CasperJs is also installable via npm but I had problems getting that to play nicely. Most likely due to the messed up PhantomJs installations.

It’s just npm install casperjs -g to install it on your system.

Trying it out

Another, more fun, way to verify it is to write a small script. Like the example Casper provides, for example;

var casper = require('casper').create();

casper.start('http://casperjs.org/', function() {
    this.echo(this.getTitle());
});

casper.thenOpen('http://phantomjs.org', function() {
    this.echo(this.getTitle());
});

casper.run(); 

Of course, before that, you need to create a new directory and then npm init. I could not get it to work when I npm install casperjs so I gave up on that. Here’s the commands I ran.:

$ mkdir casperdemo && cd casperdemo
$ npm init
$ touch demo.js

In the demo.js file you enter the code above. And the you run it, of course, with node demo.js…. NO - that’s wrong.

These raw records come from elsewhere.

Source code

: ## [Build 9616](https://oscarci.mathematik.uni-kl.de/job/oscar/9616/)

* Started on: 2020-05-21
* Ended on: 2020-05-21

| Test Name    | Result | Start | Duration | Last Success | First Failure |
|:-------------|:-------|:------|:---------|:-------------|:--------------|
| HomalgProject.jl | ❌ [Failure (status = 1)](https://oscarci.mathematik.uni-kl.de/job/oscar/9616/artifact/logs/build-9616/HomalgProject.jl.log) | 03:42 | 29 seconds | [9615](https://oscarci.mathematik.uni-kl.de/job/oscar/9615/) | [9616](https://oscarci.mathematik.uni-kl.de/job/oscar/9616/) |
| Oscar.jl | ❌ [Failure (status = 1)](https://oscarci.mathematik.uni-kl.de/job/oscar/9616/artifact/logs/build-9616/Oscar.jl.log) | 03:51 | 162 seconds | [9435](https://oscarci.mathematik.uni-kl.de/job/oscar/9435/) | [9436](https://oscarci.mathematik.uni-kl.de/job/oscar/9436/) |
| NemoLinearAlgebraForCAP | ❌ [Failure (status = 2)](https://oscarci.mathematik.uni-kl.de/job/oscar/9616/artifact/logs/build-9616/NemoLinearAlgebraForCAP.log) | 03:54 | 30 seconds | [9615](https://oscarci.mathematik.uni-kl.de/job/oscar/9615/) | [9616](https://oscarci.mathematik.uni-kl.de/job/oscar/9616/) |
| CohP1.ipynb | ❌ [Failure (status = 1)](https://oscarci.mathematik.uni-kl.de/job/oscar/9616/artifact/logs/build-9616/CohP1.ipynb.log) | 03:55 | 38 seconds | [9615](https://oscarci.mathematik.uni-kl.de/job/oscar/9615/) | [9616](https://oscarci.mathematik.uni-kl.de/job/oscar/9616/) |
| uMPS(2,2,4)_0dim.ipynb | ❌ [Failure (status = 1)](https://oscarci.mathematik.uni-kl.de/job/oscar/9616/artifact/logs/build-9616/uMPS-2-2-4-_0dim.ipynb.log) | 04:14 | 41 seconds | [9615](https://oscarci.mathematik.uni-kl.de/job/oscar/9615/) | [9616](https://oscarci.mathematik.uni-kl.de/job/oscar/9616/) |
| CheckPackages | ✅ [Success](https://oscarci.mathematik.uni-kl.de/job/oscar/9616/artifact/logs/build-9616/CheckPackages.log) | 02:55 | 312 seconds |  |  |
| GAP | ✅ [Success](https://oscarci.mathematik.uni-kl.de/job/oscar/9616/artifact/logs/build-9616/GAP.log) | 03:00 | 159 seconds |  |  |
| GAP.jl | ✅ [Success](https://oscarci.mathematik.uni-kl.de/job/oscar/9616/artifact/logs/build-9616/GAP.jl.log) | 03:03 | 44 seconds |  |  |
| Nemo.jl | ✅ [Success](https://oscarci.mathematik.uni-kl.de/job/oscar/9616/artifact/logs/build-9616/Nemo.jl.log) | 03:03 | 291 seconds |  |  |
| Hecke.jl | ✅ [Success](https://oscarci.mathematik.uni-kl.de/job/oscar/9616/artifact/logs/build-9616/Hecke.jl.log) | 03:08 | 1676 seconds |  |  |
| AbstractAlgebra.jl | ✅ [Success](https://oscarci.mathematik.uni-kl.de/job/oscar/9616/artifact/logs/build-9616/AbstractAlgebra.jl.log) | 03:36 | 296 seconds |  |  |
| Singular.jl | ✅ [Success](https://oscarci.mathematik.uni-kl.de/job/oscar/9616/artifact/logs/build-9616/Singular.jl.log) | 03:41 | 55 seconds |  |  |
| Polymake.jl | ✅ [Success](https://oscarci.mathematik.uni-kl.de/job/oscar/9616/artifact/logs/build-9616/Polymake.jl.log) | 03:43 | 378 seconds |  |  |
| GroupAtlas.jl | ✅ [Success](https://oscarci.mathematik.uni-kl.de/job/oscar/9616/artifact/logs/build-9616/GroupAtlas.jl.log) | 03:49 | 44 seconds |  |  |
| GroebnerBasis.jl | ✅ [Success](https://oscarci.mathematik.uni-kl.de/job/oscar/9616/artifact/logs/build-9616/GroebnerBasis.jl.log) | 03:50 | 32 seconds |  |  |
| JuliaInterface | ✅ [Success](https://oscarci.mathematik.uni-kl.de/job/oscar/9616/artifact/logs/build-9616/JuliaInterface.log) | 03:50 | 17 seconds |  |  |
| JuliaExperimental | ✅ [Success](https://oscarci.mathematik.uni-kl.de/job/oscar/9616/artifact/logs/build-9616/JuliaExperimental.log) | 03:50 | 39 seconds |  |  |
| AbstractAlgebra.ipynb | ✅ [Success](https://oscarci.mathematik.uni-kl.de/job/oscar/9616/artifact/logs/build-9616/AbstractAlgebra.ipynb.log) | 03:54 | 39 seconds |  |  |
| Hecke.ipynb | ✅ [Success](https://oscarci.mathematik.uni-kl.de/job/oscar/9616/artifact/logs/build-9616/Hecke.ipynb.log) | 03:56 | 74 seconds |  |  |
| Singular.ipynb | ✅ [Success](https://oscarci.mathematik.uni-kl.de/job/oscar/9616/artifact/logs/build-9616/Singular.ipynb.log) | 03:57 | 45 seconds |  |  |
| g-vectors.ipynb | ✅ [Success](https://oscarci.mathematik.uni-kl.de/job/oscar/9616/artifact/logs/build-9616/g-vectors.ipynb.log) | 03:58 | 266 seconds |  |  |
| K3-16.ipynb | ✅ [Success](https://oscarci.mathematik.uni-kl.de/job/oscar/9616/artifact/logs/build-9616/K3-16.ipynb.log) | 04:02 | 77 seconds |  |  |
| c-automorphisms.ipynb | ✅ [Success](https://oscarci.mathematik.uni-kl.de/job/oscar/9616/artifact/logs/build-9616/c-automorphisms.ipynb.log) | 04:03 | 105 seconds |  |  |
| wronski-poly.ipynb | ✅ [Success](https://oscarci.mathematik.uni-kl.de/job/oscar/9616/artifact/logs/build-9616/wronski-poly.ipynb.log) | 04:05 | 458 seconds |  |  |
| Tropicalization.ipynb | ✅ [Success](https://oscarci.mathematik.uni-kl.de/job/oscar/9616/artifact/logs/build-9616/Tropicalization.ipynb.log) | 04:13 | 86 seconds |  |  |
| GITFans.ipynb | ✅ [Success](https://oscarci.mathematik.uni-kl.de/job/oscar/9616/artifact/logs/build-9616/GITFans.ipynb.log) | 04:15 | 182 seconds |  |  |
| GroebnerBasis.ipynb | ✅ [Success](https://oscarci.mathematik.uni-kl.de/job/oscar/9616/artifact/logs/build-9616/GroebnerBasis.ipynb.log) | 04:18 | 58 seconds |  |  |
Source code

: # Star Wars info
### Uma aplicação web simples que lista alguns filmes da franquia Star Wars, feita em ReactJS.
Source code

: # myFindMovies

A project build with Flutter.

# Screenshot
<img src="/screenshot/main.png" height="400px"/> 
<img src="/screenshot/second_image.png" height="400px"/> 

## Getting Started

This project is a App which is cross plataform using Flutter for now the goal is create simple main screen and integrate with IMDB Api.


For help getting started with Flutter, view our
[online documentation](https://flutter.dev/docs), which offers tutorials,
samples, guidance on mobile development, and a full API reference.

You start the file with the casperjs demo.js command. Otherwise you will get an error like Error: Cannot find module 'casper', which kind of make sense since it’s not installed.

When we go casperjs demo.js it works!

Extra points - Nightmare

There’s a wrapper API around Casper that is called Nightmare. It looks nice.

That’s is just an npm package, so installing Nightmare is just going npm install nightmare --save-dev.

Show it fail… (which it did for me of course) … you can always try to reinstall phatomjs with sudo brew update && brew install phantomjs.

With Nightmare installed you can write very fluent looking code like this:

var Nightmare = require('nightmare');
new Nightmare()
  .goto('http://yahoo.com')
    .type('input[title="Search"]', 'github nightmare')
    .click('.searchsubmit')
    .run(function (err, nightmare) {
      if (err) return console.log(err);
      console.log(nightmare);
      console.log('Done!');
    });

Summary

All-in-all this is probably the worst installation experience I’ve had on the Os X as a developer. I don’t know why, more often it’s super smooth. This was a lot of hick-ups. Now it works.

And CasperJs (and Nightmare) looks great.